🤖 AI Summary
To address the poor robustness of unimodal (RF/visual) sensing and limited coverage of single-device deployments in complex urban and non-line-of-sight (NLoS) scenarios, this paper proposes an LLM-driven distributed multimodal sensing and semantic communication framework. Methodologically, we design a Radio-Frequency–Vision cross-modal fusion network (RVFN), an LLM-guided semantic transmission network (LSTN), and an adaptive aggregation Transformer (TRAM), integrated with a two-stage distributed learning protocol to preserve data privacy. Evaluated on a multi-view RF-visual synthetic dataset generated by the Genesis simulation engine, our framework achieves significant improvements in perception accuracy and semantic fidelity, reduces communication bandwidth by 37%, and enhances noise resilience. The core contribution lies in the first realization of an end-to-end, LLM-enabled cross-modal semantic collaborative sensing and lightweight, efficient semantic communication loop.
📝 Abstract
Traditional single-modal sensing systems-based solely on either radio frequency (RF) or visual data-struggle to cope with the demands of complex and dynamic environments. Furthermore, single-device systems are constrained by limited perspectives and insufficient spatial coverage, which impairs their effectiveness in urban or non-line-of-sight scenarios. To overcome these challenges, we propose a novel large language model (LLM)-driven distributed integrated multimodal sensing and semantic communication (LLM-DiSAC) framework. Specifically, our system consists of multiple collaborative sensing devices equipped with RF and camera modules, working together with an aggregation center to enhance sensing accuracy.

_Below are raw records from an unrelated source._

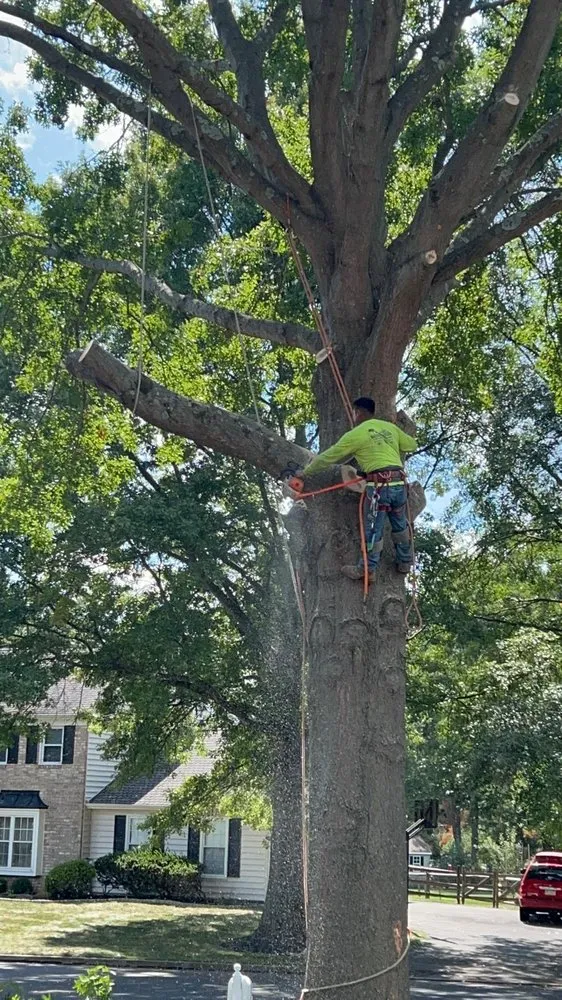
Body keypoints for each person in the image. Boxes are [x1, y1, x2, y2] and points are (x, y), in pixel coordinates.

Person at [302, 397, 417, 581]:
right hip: (399, 484)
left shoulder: (356, 434)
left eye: (354, 413)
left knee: (373, 529)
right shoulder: (390, 428)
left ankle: (367, 569)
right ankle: (405, 561)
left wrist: (305, 472)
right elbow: (411, 444)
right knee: (400, 524)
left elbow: (330, 456)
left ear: (358, 412)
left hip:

First, on sensing devices, LLM-DiSAC develops an RF-vision fusion network (RVFN), which employs specialized feature extractors for RF and visual data, followed by a cross-attention module for effective multimodal integration. Second, a LLM-based semantic transmission network (LSTN) is proposed to enhance communication efficiency, where the LLM-based decoder leverages known channel parameters, such as transceiver distance and signal-to-noise ratio (SNR), to mitigate semantic distortion. Third, at the aggregation center, a transformer-based aggregation model (TRAM) with an adaptive aggregation attention mechanism is developed to fuse distributed features and enhance sensing accuracy. To preserve data privacy, a two-stage distributed learning strategy is introduced, allowing local model training at the device level and centralized aggregation model training using intermediate features. Finally, evaluations on a synthetic multi-view RF-visual dataset generated by the Genesis simulation engine show that LLM-DiSAC achieves a good performance.